Uno dei rischi più insidiosi del dibattito odierno è che l’educazione sessuale diventi facoltativa, ostaggio del consenso preventivo dei genitori o di delibere scolastiche. Ciò significa che – in pratica – la materia diventi un privilegio: chi ha famiglie informate e proattive partecipa, chi non ha questa rete resta escluso.

Quando l’educazione diventa optional, si creano disuguaglianze gravi: gli studenti in aree periferiche, con famiglie meno informate o in contesti culturalmente più conservatori, rimangono ignoranti sui temi più vitali. Il rischio è che i divari educativi diventino disastri relazionali e sanitari.

    Le iniziative vanno valutate: misurare impatti su comportamenti, conoscenze, interventi sanitari, casi di abuso è essenziale per migliorare. La materia è sensibile: è opportuna un’informazione mediatica che spieghi i contenuti, sfati miti e faccia emergere i benefici reali ai cittadini.

Se Gassmann ha ragione nel dire che “non possiamo demandare ai porno”, allora la politica, la società civile e la scuola devono raccogliere la sfida: costruire un percorso educativo, serio, riconosciuto e permanente.

Le parole di Alessandro Gassmann ad Alice nella città non sono uno spot: arrivano in un momento in cui la scuola italiana appare in affanno su molti fronti, includendo la sua funzione formativa in materie delicate come la sessualità. Se il nostro Paese vuole crescere generazioni più consapevoli, rispettose e capaci di rapporti sani, non può rimanere silente su questo asse.
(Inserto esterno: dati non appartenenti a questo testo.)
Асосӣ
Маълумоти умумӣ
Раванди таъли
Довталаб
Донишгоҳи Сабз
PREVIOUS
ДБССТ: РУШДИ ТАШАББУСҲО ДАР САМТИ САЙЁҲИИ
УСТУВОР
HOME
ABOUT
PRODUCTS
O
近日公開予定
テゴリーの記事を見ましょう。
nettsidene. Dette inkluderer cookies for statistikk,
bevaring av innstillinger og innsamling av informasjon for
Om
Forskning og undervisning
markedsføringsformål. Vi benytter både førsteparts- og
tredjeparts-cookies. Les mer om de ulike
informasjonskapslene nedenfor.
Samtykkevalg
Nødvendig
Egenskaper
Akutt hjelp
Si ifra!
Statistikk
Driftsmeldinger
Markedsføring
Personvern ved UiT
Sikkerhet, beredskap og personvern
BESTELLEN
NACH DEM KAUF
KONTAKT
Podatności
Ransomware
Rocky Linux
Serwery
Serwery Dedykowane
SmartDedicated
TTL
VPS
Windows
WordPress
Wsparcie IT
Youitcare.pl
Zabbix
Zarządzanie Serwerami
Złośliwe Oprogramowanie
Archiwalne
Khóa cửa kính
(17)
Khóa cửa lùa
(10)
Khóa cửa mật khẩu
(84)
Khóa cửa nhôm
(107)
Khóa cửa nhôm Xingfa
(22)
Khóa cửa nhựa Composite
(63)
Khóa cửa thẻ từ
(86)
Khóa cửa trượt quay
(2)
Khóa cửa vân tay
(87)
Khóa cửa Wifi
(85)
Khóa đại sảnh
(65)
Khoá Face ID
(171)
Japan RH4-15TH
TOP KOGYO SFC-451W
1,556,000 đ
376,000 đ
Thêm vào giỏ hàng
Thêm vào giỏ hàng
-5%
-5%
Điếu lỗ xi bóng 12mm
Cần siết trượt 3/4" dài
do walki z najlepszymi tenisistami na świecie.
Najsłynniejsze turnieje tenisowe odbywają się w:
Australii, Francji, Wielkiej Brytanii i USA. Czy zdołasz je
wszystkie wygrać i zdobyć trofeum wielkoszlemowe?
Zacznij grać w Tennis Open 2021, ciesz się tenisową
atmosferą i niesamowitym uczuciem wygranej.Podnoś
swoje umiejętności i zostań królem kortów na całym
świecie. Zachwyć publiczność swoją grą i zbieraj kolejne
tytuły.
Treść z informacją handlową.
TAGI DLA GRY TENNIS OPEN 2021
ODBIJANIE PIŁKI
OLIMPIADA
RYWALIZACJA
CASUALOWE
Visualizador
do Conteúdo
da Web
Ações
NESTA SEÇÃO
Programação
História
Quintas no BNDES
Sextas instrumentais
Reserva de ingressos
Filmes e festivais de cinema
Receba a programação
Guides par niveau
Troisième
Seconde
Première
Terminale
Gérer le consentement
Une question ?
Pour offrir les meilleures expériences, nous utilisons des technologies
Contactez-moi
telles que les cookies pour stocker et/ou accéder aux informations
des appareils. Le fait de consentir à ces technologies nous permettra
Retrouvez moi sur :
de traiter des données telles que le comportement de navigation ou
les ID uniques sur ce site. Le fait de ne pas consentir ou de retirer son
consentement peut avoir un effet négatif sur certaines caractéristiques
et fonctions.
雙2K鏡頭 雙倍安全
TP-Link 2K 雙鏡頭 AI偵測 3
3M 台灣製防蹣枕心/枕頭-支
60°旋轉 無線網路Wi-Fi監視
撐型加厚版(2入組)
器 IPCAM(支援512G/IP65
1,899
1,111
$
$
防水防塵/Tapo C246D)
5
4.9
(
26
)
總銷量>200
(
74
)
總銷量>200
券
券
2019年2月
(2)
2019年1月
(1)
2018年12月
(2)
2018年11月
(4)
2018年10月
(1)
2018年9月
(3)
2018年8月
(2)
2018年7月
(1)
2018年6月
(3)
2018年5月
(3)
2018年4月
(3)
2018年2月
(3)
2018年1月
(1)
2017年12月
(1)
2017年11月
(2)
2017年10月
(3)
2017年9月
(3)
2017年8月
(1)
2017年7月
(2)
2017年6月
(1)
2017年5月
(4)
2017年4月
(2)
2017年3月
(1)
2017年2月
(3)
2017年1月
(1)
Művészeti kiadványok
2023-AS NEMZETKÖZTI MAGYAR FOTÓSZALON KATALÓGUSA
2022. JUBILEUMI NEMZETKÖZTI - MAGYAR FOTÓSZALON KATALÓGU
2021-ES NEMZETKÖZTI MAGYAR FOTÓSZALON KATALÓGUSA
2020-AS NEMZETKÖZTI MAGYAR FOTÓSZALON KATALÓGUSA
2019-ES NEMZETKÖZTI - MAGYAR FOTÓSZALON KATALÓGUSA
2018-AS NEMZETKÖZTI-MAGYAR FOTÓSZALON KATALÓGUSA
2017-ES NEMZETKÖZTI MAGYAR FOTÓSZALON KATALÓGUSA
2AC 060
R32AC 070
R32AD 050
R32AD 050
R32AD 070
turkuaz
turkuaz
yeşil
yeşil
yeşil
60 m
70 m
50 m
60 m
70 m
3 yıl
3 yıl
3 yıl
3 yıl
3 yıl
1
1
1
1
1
La questione non è se introdurre o no l’educazione sessuale: è come farlo, con quali criteri, con quale continuità e con quale consapevolezza. In assenza di una scelta politica forte, rischiamo che il vuoto educativo venga occupato da modelli distorti, contraddittori e spesso dannosi. Gassmann colpisce al cuore del problema: lasciar fare agli altri (al web, ai media, al porno) non è un’opzione — è una rinuncia.